* [EXERCISE]
Find the line containing "stomach exhibits strong" in the records below. Copy exactly that line and each one after it, ending at the line containing "cells show no", and nothing more.

(Data excerpts)
********************

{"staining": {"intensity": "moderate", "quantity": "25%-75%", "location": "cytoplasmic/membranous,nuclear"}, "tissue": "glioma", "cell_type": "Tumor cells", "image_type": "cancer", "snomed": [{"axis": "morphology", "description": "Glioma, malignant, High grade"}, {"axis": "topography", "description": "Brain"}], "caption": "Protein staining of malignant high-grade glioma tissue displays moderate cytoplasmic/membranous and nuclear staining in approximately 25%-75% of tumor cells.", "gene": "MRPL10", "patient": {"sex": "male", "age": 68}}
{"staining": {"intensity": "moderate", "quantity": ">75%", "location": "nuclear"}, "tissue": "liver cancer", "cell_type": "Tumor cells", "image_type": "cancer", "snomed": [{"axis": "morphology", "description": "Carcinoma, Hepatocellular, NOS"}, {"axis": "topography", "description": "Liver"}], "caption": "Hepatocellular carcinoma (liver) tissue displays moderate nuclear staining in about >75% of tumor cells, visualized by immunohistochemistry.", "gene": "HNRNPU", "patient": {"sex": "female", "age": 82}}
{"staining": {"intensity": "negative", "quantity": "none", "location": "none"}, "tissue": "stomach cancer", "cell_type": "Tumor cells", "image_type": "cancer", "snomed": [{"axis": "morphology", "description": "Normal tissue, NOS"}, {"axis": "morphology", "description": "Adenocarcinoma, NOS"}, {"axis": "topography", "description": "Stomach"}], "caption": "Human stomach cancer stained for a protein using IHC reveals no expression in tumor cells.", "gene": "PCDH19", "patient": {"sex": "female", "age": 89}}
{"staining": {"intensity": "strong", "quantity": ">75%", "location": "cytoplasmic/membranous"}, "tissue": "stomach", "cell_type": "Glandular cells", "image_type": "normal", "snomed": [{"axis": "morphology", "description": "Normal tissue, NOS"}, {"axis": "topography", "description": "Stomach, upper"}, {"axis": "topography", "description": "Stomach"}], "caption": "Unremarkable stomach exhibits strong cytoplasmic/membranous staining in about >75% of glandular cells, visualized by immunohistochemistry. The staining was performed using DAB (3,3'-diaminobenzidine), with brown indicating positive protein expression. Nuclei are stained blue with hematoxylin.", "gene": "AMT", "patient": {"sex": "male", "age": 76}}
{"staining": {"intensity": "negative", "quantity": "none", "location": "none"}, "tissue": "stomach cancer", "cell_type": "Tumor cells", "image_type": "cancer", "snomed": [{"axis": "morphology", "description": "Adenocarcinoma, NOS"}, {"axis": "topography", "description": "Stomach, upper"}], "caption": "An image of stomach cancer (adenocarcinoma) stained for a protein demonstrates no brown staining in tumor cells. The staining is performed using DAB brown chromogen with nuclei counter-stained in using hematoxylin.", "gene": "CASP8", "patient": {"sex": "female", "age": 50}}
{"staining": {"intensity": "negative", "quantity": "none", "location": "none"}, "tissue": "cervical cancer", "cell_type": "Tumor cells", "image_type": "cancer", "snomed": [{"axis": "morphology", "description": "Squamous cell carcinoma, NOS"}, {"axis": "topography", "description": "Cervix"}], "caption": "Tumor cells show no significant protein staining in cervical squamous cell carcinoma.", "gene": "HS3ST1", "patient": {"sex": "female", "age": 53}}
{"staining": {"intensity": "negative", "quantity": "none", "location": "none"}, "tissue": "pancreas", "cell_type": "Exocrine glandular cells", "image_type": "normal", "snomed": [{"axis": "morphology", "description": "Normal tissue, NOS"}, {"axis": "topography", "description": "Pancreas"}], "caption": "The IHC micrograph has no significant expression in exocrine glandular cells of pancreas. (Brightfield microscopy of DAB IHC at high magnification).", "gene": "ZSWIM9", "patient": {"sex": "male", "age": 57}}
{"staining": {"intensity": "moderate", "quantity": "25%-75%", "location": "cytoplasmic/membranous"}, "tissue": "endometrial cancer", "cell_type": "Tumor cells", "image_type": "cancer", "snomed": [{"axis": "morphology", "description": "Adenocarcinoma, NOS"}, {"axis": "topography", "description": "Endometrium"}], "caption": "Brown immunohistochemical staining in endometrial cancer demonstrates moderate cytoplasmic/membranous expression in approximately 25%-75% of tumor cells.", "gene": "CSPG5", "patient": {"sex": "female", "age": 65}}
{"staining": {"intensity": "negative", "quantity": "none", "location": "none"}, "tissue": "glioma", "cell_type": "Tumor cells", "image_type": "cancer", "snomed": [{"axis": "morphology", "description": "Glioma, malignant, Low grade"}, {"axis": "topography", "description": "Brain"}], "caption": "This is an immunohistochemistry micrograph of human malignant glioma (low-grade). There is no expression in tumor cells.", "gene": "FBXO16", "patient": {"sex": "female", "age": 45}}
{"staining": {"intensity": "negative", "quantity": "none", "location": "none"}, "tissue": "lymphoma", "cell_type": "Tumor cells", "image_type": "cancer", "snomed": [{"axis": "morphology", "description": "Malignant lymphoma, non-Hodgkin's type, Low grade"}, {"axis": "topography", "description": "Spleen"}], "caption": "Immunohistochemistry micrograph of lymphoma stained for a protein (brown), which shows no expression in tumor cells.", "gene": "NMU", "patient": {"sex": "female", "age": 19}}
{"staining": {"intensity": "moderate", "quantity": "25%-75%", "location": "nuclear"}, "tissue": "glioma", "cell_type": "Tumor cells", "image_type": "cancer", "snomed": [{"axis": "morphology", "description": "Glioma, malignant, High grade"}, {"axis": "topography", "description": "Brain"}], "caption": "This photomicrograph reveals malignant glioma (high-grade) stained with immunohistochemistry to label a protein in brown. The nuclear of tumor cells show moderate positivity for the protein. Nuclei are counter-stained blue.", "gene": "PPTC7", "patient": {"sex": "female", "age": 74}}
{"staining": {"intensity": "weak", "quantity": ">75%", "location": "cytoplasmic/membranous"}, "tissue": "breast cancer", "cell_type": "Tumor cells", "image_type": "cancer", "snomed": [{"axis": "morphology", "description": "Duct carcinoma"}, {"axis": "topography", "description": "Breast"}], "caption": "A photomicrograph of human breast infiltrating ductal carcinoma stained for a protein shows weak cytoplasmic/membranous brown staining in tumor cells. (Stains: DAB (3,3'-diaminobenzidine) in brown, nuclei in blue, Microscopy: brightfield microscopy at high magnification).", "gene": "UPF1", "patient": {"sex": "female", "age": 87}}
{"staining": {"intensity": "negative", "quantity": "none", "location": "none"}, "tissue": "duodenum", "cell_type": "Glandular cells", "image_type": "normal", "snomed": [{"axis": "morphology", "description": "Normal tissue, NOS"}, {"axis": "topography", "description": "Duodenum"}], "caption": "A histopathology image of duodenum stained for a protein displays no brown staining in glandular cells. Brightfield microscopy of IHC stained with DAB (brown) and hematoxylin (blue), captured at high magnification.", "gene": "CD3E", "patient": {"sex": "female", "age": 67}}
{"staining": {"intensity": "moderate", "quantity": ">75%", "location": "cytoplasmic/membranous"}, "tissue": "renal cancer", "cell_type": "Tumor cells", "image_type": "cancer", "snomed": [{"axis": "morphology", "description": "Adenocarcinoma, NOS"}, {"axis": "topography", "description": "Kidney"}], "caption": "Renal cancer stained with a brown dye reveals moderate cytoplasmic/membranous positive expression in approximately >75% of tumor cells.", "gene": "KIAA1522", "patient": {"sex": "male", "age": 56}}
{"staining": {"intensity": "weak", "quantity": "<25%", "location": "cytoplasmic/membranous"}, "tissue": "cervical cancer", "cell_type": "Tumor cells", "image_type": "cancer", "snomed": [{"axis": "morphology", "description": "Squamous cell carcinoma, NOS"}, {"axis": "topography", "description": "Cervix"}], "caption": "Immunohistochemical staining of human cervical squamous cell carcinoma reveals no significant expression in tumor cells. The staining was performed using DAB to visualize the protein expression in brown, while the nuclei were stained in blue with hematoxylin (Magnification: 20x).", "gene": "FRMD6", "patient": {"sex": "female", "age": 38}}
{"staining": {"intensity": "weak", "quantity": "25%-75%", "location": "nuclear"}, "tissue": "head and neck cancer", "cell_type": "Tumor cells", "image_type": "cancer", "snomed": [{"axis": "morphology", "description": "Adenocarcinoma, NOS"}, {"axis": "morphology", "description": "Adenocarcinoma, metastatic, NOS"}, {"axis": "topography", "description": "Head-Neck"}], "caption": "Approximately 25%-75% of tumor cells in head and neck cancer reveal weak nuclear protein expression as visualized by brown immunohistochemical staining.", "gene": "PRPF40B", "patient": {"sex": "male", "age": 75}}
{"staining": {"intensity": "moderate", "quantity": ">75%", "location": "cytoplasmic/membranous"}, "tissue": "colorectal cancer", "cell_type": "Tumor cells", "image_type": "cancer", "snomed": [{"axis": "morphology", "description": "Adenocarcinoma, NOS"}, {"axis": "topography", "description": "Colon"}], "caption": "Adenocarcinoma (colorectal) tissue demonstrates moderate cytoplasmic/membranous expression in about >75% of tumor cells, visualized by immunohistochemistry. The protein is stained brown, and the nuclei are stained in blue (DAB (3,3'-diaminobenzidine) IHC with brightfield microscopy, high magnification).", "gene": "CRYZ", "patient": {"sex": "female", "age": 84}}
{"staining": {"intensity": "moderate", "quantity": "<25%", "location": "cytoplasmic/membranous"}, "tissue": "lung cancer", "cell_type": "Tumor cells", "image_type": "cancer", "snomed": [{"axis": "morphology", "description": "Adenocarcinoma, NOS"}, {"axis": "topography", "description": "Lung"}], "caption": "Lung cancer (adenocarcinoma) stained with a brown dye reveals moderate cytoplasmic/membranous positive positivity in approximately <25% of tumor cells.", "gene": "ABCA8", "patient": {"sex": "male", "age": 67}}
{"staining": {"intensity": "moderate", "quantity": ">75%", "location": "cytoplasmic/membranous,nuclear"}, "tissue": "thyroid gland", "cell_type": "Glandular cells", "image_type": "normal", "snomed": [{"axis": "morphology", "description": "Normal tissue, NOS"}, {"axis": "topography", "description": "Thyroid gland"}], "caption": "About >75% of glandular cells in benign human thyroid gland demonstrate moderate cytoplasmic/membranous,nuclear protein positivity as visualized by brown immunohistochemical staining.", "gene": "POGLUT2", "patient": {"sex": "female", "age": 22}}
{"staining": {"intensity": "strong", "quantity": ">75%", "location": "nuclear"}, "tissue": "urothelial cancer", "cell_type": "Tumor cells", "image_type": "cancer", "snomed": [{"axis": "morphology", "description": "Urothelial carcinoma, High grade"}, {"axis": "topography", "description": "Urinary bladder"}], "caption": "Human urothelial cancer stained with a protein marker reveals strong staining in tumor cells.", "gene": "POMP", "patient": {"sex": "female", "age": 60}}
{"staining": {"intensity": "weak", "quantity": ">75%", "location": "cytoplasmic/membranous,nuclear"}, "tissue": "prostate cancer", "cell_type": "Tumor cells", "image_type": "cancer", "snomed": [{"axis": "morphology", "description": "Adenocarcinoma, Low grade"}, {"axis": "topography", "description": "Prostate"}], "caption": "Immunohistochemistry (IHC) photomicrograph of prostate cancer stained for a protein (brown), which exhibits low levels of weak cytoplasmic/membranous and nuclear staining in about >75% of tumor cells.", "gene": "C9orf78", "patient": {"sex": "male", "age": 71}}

********************

* [WRITTEN RESPONSE]
{"staining": {"intensity": "strong", "quantity": ">75%", "location": "cytoplasmic/membranous"}, "tissue": "stomach", "cell_type": "Glandular cells", "image_type": "normal", "snomed": [{"axis": "morphology", "description": "Normal tissue, NOS"}, {"axis": "topography", "description": "Stomach, upper"}, {"axis": "topography", "description": "Stomach"}], "caption": "Unremarkable stomach exhibits strong cytoplasmic/membranous staining in about >75% of glandular cells, visualized by immunohistochemistry. The staining was performed using DAB (3,3'-diaminobenzidine), with brown indicating positive protein expression. Nuclei are stained blue with hematoxylin.", "gene": "AMT", "patient": {"sex": "male", "age": 76}}
{"staining": {"intensity": "negative", "quantity": "none", "location": "none"}, "tissue": "stomach cancer", "cell_type": "Tumor cells", "image_type": "cancer", "snomed": [{"axis": "morphology", "description": "Adenocarcinoma, NOS"}, {"axis": "topography", "description": "Stomach, upper"}], "caption": "An image of stomach cancer (adenocarcinoma) stained for a protein demonstrates no brown staining in tumor cells. The staining is performed using DAB brown chromogen with nuclei counter-stained in using hematoxylin.", "gene": "CASP8", "patient": {"sex": "female", "age": 50}}
{"staining": {"intensity": "negative", "quantity": "none", "location": "none"}, "tissue": "cervical cancer", "cell_type": "Tumor cells", "image_type": "cancer", "snomed": [{"axis": "morphology", "description": "Squamous cell carcinoma, NOS"}, {"axis": "topography", "description": "Cervix"}], "caption": "Tumor cells show no significant protein staining in cervical squamous cell carcinoma.", "gene": "HS3ST1", "patient": {"sex": "female", "age": 53}}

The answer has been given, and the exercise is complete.